### Assigned task
Copy out the rows below, changing every "Person at" to "Figure at" and leaving everything else as it is. Omit the pictures from your answer.

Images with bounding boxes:
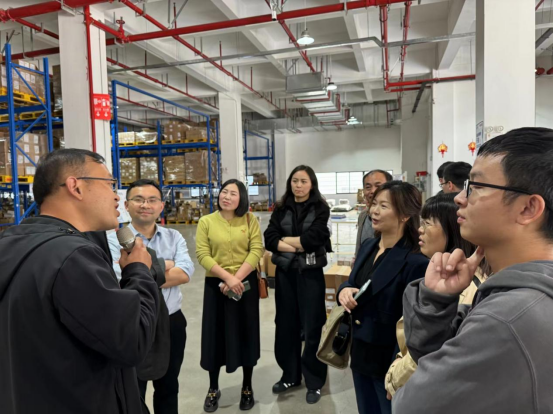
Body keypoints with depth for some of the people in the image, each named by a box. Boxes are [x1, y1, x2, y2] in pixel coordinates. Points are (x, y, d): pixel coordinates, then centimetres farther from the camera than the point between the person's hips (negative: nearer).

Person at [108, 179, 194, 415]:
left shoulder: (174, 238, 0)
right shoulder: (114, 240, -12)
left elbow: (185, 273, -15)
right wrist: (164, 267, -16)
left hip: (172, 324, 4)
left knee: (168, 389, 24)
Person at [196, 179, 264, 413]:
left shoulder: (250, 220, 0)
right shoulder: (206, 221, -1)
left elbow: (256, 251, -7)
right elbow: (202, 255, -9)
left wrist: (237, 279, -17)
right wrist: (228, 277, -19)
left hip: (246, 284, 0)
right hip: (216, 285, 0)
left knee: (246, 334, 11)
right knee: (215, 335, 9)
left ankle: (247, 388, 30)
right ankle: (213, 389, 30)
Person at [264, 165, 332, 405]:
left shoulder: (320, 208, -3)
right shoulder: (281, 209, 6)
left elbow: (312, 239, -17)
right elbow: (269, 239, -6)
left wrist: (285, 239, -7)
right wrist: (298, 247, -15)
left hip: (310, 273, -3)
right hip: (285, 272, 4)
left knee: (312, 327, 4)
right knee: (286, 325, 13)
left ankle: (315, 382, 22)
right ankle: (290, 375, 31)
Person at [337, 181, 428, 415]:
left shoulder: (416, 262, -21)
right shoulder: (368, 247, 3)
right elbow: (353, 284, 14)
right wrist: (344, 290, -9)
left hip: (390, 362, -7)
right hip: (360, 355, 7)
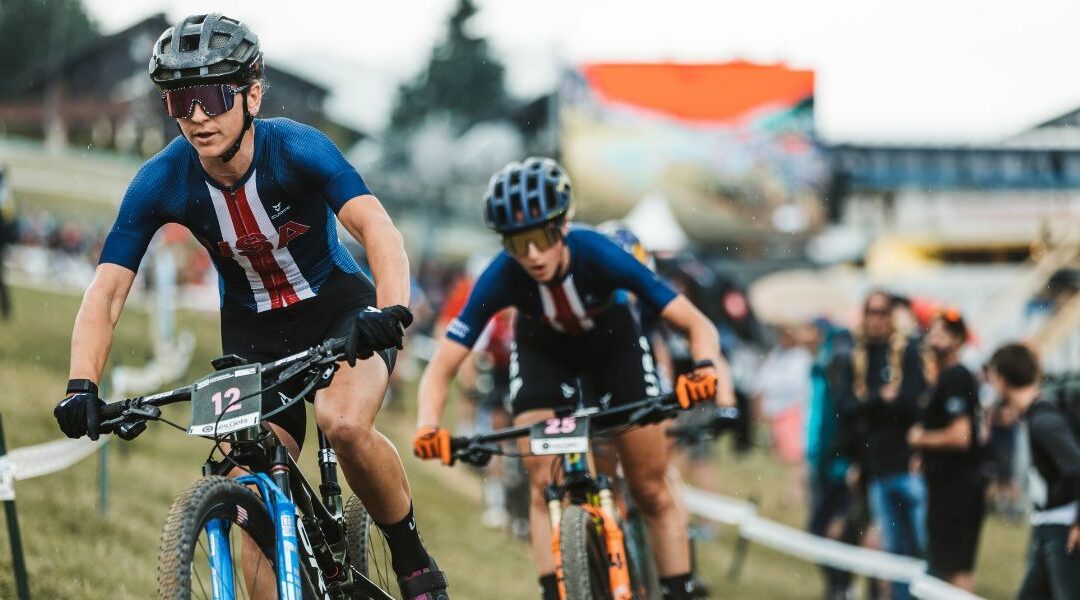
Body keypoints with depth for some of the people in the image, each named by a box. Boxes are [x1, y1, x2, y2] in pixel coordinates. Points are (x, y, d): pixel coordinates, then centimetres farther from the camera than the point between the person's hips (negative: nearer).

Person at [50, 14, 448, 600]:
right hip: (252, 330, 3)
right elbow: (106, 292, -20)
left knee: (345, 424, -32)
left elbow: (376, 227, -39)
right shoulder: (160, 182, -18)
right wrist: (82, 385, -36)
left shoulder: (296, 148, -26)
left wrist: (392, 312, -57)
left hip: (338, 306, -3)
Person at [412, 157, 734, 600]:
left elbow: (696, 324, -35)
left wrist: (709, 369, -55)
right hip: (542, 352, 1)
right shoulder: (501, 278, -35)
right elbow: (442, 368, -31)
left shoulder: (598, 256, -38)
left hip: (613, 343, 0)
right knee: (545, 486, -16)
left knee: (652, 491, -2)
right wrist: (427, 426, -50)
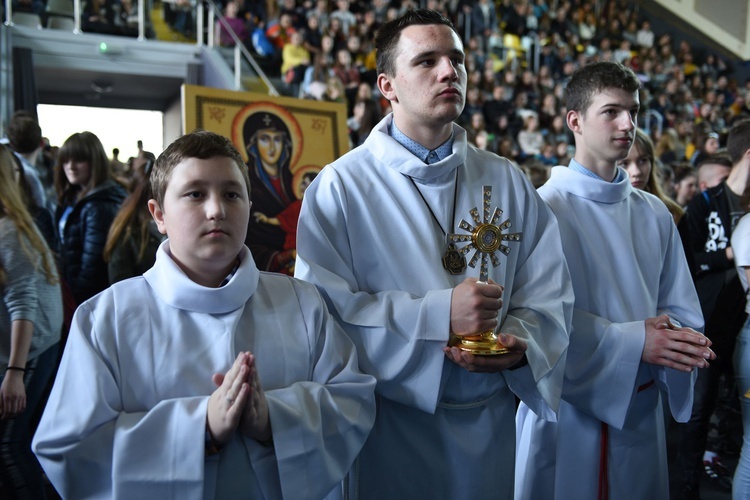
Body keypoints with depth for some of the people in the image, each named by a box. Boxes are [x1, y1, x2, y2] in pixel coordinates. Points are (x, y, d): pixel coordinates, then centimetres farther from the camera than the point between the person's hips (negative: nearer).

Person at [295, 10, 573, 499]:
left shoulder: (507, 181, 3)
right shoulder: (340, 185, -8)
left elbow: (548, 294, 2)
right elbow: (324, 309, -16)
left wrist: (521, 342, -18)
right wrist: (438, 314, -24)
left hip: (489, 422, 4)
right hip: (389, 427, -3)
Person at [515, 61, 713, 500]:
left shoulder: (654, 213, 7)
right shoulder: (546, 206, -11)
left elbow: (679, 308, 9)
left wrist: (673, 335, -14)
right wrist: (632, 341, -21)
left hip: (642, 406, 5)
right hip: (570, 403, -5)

### Reply
Body keypoints with depth for some of the people in the image, each named by a box. Boxes are [x1, y1, x2, y2] in pixel coordinates. Points are (x, y, d): pixel coordinates, then centimetres farther from the camera than the point between the person's hips (negative: nearer).

Figure at [108, 179, 194, 415]:
left shoulder: (174, 238, 0)
right shoulder: (114, 240, -12)
left elbow: (185, 273, -15)
right wrist: (164, 267, -16)
left hip: (172, 324, 4)
left knee: (168, 389, 24)
Figure at [196, 179, 264, 413]:
left shoulder: (250, 220, 0)
right shoulder: (206, 221, -1)
left elbow: (256, 251, -7)
right elbow: (202, 255, -9)
left wrist: (237, 279, -17)
right wrist: (228, 277, -19)
left hip: (246, 284, 0)
right hip: (216, 285, 0)
left knee: (246, 334, 11)
right knee: (215, 335, 9)
left ankle: (247, 388, 30)
right ankle: (213, 389, 30)
Figure at [264, 165, 332, 405]:
left shoulder: (320, 208, -3)
right shoulder: (281, 209, 6)
left elbow: (312, 239, -17)
right elbow: (269, 239, -6)
left wrist: (285, 239, -7)
right wrist: (298, 247, -15)
left hip: (310, 273, -3)
right hip: (285, 272, 4)
left knee: (312, 327, 4)
right knee: (286, 325, 13)
left ankle: (315, 382, 22)
right ankle: (290, 375, 31)
Figure at [337, 181, 428, 415]:
left shoulder: (416, 262, -21)
right shoulder: (368, 247, 3)
right elbow: (353, 284, 14)
right wrist: (344, 290, -9)
left hip: (390, 362, -7)
right hip: (360, 355, 7)
Body keypoints with depth for some of the people in the image, each named by a box. Boxes are [x1, y1, x2, y2] in pixel coordinates. Points are (x, y, d): pixel coordinates, then centimetres farther from the camera than the point between the person's hips (negative: nearer).

Figure at [50, 14, 448, 600]:
right hip: (252, 330, 3)
right elbow: (106, 292, -20)
left knee: (345, 424, -32)
left elbow: (376, 227, -39)
right shoulder: (160, 182, -18)
right wrist: (82, 385, -36)
left shoulder: (296, 148, -26)
left wrist: (392, 312, -57)
left hip: (338, 306, -3)
Figure at [412, 157, 734, 600]:
left elbow: (696, 324, -35)
left wrist: (709, 369, -55)
right hip: (542, 352, 1)
right shoulder: (501, 278, -35)
right elbow: (442, 368, -31)
left shoulder: (598, 256, -38)
left hip: (613, 343, 0)
right knee: (545, 486, -16)
left knee: (652, 491, -2)
right wrist: (427, 426, -50)
Body keypoints with depth for some of the people in the image, each named by a box. Boxes are [x1, y1, x2, y2] in pixel coordinates. Points are (x, y, d): pixel coordinates, then centimetres farther from the camera than the point between the person's hips (negative: nearer).

Figure at [295, 10, 573, 499]:
left shoulder: (507, 181, 3)
right shoulder: (340, 185, -8)
left elbow: (548, 294, 2)
right elbow: (324, 309, -16)
left wrist: (521, 342, -18)
right wrist: (438, 314, -24)
left hip: (489, 422, 4)
right hip: (389, 427, -3)
Figure at [515, 61, 713, 500]:
left shoulder: (654, 213, 7)
right shoulder: (546, 206, -11)
left elbow: (679, 308, 9)
left wrist: (673, 335, -14)
right wrist: (632, 341, -21)
left hip: (642, 406, 5)
right hip: (570, 403, -5)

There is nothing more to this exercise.